Wednesday, February 6, 2008

HUMAN RIGHTS - February 7, 2008

The accomplishments of the American Experiment are fading everywhere in the world. Not only in the US, but in every country where it has been taken up as a model. Even the Brits, who live with the illusion that we got it from them, are eroding the belief that a rigid adherence to a principled code of governmental restraint is less costly in human values than the temptation to yield to the exigencies of the moment, notably in the seductive search for absolute security. It is traditional in US to quote B. Franklin as the author of the adage that those who are willing to abandon the strictures of Liberty in the pursuit of security are unlikely to achieve much of either. I had always heard it attributed to Tom Paine. But the doctrine was always credited to the French Enlightenment in my high school, where Voltaire, Rousseau, Montesquieu and others were the thinkers cited. In the days of the Cold War, Stalin’s USSR always attempted to excuse their police state by pointing to the assault on their attempt at Socialism by the powerful capitalist countries in the West but we, living on the supposed doctrine of rigid adherence to Liberty at whatever risk, scorned their alibis. But today the Cheney administration makes the same false claim for its new police state, and there is no longer an iconic libertarian state anywhere in the world to shame others into following the Torch of the Enlightenment. In Parliament this week, the mob spirit that lurks in the shadows of every constitutional government has risen to say that the interchange between citizens and their elected representatives should no longer carry a shield against police surveillance, even secret bugging. In this situation, the smarmy advocates of the police state use the supposed sanctity of the supposedly privileged relationship to tempt their quarries into behaving like free men & women instead of hiding their opinions from the thought police. They thus make the Constitution a bait for the unwary, a means of depriving them of the caution they should always exercise when they are under the gaze of the unprincipled, whether the agents of the Tsar, the special branch or W’s CIA.

• • • •

Written exercise 1> In the human rights post, to whom had the writer always heard the adage about Liberty and security attributed?
The human rights post and the records have nothing to do with each other.

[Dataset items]

• • • •

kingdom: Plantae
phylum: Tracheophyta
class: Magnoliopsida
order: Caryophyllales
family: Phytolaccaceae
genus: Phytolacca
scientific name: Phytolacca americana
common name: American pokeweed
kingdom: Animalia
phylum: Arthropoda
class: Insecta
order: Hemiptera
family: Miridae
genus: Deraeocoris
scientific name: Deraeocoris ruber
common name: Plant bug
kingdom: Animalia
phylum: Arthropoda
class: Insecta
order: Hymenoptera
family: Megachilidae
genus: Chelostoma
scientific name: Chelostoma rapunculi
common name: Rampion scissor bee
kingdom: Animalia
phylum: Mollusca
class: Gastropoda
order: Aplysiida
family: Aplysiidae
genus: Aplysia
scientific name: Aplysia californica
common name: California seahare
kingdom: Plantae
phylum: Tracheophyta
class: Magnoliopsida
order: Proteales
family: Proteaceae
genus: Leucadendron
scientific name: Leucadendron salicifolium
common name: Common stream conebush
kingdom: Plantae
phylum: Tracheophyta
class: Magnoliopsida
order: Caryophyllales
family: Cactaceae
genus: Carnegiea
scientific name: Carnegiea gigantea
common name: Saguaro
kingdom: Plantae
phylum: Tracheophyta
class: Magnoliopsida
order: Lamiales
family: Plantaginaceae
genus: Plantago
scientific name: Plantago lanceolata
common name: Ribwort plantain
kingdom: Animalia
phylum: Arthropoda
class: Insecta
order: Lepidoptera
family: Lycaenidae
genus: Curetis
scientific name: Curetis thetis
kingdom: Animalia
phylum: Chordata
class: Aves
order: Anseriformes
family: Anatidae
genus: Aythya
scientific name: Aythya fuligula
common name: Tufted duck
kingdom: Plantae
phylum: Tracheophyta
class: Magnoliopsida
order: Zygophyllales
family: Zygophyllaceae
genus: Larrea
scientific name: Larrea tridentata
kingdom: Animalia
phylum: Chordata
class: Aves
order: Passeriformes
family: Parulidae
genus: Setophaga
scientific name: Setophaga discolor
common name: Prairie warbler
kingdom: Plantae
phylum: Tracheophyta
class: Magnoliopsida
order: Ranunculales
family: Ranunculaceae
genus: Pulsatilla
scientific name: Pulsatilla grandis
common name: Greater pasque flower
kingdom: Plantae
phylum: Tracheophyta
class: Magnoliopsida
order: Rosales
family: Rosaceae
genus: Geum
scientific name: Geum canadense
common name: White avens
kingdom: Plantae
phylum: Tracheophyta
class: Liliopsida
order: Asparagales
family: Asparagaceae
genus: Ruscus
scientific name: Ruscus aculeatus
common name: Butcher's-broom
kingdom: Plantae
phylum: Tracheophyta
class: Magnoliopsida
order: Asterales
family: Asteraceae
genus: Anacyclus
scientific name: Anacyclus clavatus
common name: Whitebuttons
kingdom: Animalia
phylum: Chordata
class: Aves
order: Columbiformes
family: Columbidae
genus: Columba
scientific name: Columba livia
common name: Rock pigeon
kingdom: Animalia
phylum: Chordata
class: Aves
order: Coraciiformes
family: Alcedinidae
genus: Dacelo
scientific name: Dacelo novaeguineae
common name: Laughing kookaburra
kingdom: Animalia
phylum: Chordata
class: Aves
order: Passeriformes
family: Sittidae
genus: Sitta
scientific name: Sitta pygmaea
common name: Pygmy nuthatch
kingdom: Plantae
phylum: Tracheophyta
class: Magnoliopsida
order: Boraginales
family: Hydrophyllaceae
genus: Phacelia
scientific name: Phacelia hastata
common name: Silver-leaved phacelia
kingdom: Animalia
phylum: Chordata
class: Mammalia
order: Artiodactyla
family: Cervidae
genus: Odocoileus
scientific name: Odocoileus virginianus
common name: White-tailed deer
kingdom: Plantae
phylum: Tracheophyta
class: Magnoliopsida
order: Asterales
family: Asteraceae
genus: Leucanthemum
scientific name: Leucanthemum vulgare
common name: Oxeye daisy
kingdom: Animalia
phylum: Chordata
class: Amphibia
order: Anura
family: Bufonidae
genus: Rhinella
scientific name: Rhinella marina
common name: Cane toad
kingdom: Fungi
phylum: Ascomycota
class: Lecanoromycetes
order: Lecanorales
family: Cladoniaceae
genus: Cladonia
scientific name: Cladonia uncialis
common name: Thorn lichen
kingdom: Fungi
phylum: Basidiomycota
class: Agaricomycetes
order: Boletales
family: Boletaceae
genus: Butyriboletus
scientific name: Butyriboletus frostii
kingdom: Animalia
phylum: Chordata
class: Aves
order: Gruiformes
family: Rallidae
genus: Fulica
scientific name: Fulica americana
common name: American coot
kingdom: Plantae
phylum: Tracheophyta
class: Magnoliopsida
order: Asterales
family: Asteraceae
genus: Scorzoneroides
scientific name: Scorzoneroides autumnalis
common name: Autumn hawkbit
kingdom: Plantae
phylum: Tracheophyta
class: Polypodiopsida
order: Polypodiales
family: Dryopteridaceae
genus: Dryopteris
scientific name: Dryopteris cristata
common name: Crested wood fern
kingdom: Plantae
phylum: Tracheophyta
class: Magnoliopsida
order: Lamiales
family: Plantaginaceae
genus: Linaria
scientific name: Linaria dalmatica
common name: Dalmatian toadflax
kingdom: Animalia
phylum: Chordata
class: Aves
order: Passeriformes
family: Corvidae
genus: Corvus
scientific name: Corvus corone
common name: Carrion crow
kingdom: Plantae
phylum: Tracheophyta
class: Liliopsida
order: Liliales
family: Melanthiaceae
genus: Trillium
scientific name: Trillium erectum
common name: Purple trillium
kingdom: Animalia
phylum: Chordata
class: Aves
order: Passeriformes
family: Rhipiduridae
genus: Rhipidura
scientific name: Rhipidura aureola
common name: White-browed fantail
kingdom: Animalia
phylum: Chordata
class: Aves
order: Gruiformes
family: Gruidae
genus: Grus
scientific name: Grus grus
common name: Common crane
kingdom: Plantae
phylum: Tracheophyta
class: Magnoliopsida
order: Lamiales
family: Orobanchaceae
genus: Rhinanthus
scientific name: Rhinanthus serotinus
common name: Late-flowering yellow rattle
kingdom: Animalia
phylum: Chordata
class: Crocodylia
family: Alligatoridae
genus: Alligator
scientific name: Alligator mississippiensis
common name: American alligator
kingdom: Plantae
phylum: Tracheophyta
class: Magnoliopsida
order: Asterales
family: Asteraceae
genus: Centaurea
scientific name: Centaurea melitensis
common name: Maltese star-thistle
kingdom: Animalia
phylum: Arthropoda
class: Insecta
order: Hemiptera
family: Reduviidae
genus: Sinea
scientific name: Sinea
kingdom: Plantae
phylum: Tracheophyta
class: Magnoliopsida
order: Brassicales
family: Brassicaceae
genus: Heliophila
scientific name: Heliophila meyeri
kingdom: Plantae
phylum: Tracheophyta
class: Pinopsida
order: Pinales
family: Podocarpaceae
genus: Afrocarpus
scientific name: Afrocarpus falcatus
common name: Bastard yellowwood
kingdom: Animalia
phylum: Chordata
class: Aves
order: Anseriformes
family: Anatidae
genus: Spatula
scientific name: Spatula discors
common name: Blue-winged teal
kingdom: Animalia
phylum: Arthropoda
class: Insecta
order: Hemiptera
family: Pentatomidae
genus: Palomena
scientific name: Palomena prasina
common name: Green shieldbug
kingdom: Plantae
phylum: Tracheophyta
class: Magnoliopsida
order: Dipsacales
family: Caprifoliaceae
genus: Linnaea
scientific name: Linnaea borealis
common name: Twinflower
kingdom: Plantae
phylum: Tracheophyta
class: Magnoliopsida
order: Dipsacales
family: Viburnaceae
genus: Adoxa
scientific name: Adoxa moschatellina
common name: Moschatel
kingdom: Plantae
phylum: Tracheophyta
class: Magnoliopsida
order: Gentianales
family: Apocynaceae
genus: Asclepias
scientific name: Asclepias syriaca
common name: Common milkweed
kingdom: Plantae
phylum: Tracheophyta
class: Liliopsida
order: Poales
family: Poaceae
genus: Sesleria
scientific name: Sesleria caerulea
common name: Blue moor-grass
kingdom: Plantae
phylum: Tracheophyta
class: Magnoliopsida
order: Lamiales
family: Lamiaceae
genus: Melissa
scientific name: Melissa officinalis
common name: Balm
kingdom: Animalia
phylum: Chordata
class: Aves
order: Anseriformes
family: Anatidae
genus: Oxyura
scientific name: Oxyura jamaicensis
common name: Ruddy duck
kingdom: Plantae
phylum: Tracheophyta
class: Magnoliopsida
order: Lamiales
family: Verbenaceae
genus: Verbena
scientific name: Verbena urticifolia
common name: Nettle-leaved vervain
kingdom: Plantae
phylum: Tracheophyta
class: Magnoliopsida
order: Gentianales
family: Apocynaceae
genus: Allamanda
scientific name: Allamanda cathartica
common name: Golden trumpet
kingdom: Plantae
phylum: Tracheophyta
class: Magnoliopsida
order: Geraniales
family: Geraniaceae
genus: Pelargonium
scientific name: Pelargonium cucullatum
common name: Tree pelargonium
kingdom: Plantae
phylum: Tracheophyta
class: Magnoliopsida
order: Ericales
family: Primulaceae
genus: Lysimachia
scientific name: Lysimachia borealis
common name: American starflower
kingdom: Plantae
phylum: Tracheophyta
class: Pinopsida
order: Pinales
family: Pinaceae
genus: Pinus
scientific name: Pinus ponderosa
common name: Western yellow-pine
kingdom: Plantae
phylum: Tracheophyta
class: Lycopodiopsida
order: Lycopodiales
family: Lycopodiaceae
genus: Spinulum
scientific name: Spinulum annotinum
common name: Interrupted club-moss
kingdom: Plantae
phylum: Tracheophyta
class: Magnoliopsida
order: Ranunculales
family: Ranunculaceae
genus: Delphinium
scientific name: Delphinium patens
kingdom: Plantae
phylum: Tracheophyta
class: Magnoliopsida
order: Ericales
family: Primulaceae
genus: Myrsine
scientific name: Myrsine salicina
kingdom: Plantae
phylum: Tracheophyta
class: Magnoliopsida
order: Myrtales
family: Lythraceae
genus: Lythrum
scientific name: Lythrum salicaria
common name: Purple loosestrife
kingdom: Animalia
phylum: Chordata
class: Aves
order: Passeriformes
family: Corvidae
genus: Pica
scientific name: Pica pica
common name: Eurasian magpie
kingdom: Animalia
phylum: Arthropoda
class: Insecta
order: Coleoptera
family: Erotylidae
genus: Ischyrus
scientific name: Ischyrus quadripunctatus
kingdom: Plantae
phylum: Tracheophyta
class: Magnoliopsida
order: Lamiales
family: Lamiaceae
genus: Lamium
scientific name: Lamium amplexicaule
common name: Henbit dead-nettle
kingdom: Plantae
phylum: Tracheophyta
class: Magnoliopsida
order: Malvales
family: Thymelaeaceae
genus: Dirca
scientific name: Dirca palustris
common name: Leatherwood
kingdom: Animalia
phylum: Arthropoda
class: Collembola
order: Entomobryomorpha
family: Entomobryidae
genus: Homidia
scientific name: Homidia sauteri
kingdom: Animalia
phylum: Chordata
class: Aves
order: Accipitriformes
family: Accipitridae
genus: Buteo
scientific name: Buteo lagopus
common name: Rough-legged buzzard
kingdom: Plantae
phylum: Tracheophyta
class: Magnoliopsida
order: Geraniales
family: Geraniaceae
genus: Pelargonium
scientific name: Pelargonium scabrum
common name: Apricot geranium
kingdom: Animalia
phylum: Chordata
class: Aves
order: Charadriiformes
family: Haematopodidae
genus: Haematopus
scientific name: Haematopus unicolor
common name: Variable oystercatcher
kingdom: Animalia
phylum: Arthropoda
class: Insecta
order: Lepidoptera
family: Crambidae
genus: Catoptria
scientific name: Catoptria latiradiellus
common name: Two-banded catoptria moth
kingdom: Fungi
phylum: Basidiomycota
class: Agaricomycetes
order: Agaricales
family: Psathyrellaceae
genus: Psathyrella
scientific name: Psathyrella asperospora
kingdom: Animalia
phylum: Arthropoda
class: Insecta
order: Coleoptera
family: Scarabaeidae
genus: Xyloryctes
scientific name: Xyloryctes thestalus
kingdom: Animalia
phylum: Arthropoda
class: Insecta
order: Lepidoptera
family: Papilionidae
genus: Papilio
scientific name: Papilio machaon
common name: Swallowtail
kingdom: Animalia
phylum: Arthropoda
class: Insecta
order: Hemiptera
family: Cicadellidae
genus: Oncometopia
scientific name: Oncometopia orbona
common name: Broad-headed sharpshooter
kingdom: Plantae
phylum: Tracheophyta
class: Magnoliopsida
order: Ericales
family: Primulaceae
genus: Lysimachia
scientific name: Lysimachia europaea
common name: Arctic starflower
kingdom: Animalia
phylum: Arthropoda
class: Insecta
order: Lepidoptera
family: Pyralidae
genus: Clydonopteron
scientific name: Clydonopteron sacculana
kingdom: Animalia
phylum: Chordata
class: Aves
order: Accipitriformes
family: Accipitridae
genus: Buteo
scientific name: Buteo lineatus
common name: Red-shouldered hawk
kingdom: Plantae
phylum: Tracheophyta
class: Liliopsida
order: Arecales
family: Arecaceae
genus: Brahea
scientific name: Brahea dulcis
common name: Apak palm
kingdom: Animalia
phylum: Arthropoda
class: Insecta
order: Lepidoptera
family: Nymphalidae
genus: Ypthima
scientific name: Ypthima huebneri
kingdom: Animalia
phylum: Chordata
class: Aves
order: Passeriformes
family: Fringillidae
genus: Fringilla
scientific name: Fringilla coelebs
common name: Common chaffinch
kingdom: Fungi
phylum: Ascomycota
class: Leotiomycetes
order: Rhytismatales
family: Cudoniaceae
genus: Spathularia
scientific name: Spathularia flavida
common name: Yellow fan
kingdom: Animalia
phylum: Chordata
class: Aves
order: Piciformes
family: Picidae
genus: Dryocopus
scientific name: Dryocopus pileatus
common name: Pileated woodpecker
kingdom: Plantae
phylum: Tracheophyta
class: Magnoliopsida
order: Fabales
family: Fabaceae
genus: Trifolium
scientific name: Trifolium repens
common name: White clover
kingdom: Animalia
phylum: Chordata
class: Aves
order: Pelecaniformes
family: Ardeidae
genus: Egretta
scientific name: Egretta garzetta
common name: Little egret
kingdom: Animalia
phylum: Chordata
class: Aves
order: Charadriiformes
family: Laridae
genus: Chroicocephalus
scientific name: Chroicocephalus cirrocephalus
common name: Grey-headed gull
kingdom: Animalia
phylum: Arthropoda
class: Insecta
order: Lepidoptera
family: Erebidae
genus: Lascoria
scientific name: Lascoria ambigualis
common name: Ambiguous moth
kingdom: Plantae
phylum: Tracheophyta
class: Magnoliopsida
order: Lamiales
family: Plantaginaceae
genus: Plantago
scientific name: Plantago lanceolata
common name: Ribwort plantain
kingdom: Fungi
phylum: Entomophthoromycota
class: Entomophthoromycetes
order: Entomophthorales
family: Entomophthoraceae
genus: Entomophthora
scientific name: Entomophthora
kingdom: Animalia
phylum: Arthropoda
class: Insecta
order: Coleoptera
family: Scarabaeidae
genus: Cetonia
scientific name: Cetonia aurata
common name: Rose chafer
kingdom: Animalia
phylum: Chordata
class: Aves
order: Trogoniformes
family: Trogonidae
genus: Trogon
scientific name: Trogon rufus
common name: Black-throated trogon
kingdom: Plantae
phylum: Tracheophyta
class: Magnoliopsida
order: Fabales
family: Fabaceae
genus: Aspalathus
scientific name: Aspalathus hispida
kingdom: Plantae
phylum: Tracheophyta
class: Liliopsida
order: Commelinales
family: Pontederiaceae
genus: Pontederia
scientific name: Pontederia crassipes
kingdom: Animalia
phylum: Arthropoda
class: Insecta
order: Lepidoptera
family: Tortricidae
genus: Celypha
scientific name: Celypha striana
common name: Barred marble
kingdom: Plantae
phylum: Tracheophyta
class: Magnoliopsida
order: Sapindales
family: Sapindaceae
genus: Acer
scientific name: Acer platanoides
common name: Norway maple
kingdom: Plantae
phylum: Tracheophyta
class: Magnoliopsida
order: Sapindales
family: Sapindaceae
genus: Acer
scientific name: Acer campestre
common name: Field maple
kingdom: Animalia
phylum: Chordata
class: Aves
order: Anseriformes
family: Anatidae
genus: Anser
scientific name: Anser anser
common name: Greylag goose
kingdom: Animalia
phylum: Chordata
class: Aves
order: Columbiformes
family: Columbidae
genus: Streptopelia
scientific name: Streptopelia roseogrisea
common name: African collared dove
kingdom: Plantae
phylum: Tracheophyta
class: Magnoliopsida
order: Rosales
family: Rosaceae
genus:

• • • •

Written exercise 2> Copy the records word for word, from their first line through the line containing "scientific name: Aythya fuligula", including that line.

Exercise answer 1> Tom Paine.

Exercise answer 2>
kingdom: Plantae
phylum: Tracheophyta
class: Magnoliopsida
order: Caryophyllales
family: Phytolaccaceae
genus: Phytolacca
scientific name: Phytolacca americana
common name: American pokeweed
kingdom: Animalia
phylum: Arthropoda
class: Insecta
order: Hemiptera
family: Miridae
genus: Deraeocoris
scientific name: Deraeocoris ruber
common name: Plant bug
kingdom: Animalia
phylum: Arthropoda
class: Insecta
order: Hymenoptera
family: Megachilidae
genus: Chelostoma
scientific name: Chelostoma rapunculi
common name: Rampion scissor bee
kingdom: Animalia
phylum: Mollusca
class: Gastropoda
order: Aplysiida
family: Aplysiidae
genus: Aplysia
scientific name: Aplysia californica
common name: California seahare
kingdom: Plantae
phylum: Tracheophyta
class: Magnoliopsida
order: Proteales
family: Proteaceae
genus: Leucadendron
scientific name: Leucadendron salicifolium
common name: Common stream conebush
kingdom: Plantae
phylum: Tracheophyta
class: Magnoliopsida
order: Caryophyllales
family: Cactaceae
genus: Carnegiea
scientific name: Carnegiea gigantea
common name: Saguaro
kingdom: Plantae
phylum: Tracheophyta
class: Magnoliopsida
order: Lamiales
family: Plantaginaceae
genus: Plantago
scientific name: Plantago lanceolata
common name: Ribwort plantain
kingdom: Animalia
phylum: Arthropoda
class: Insecta
order: Lepidoptera
family: Lycaenidae
genus: Curetis
scientific name: Curetis thetis
kingdom: Animalia
phylum: Chordata
class: Aves
order: Anseriformes
family: Anatidae
genus: Aythya
scientific name: Aythya fuligula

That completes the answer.